The applications are quite I/O-heavy, having to rely on external services like queues, various databases, and other services. And these network calls can easily degrade application throughput. Therefore, Kotlin coroutines were immediately appealing for their use case. Going asynchronous improves overall throughput and consequently saves hardware resources.

The other benefits are the key language features in Kotlin: data classes, the sound type system, null safety, and support for functional programming. Kotlin’s flexible syntax makes it easy to create an internal DSL. This is something that appears to have been quite useful for Adobe engineers, too. They also wrote an article about their experience of building a DSL with Kotlin.

Expedia Group: building GraphQL APIs with Kotlin

Expedia adopted Kotlin because of its null-safety compiler guarantees, the conciseness of the language, and its full Java interoperability. Interoperability with Java made a gradual Kotlin integration possible without having to fully rewrite applications. Java interoperability also allowed Expedia to easily integrate Kotlin applications with Java libraries and fully utilize the existing JVM ecosystem.

Kotlin coroutines were a critical factor in the wide adoption of the language. They allow developers to write fully asynchronous code in an imperative way, which leads to more readable and maintainable code. The Spring Framework is used heavily at Expedia, and starting with version 5.2 it introduced interoperability between WebFlux and coroutines. For the engineers at Expedia, this was a game changer that made it possible to leverage the Spring and Reactive stack in a more imperative way.

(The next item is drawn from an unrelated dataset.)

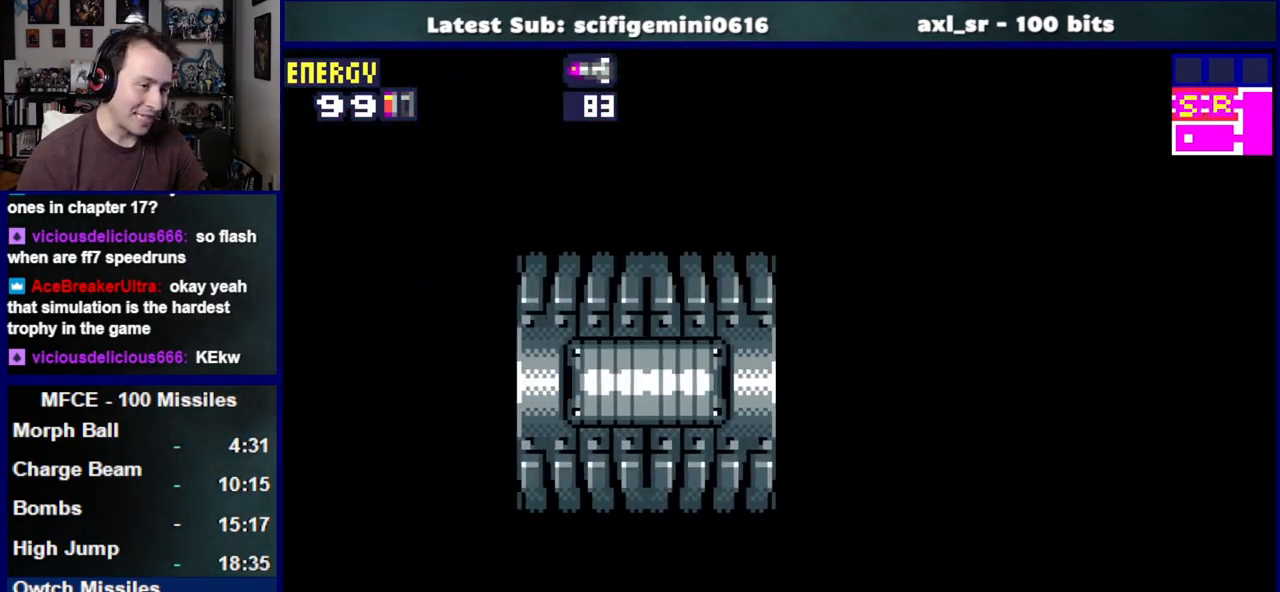
{"buttons": ["SQUARE", "DPAD_LEFT"], "left_stick": "center", "right_stick": "center", "events": []}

Recently, Expedia decided to move toward GraphQL and build a single API gateway to power all frontend applications. To achieve this, they applied Kotlin’s powerful reflection library to generate the GraphQL schema directly from the source code. The resulting set of libraries, graphql-kotlin, turned out to be quite useful. They were open-sourced and are now hosted on GitHub.

At KotlinConf 2019, Dariusz Kuc and Guillaume Scheibel talked about how to utilize the power of Spring Boot together with graphql-kotlin. Here’s the video:

Summary

In this article we shared a few examples of Kotlin adoption for server-side development. At JetBrains, Adobe, Expedia, and Atlassian, Kotlin powers business critical applications that are highly sensitive to performance metrics. This shows that Kotlin is a mature programming language suitable for developing web applications and services.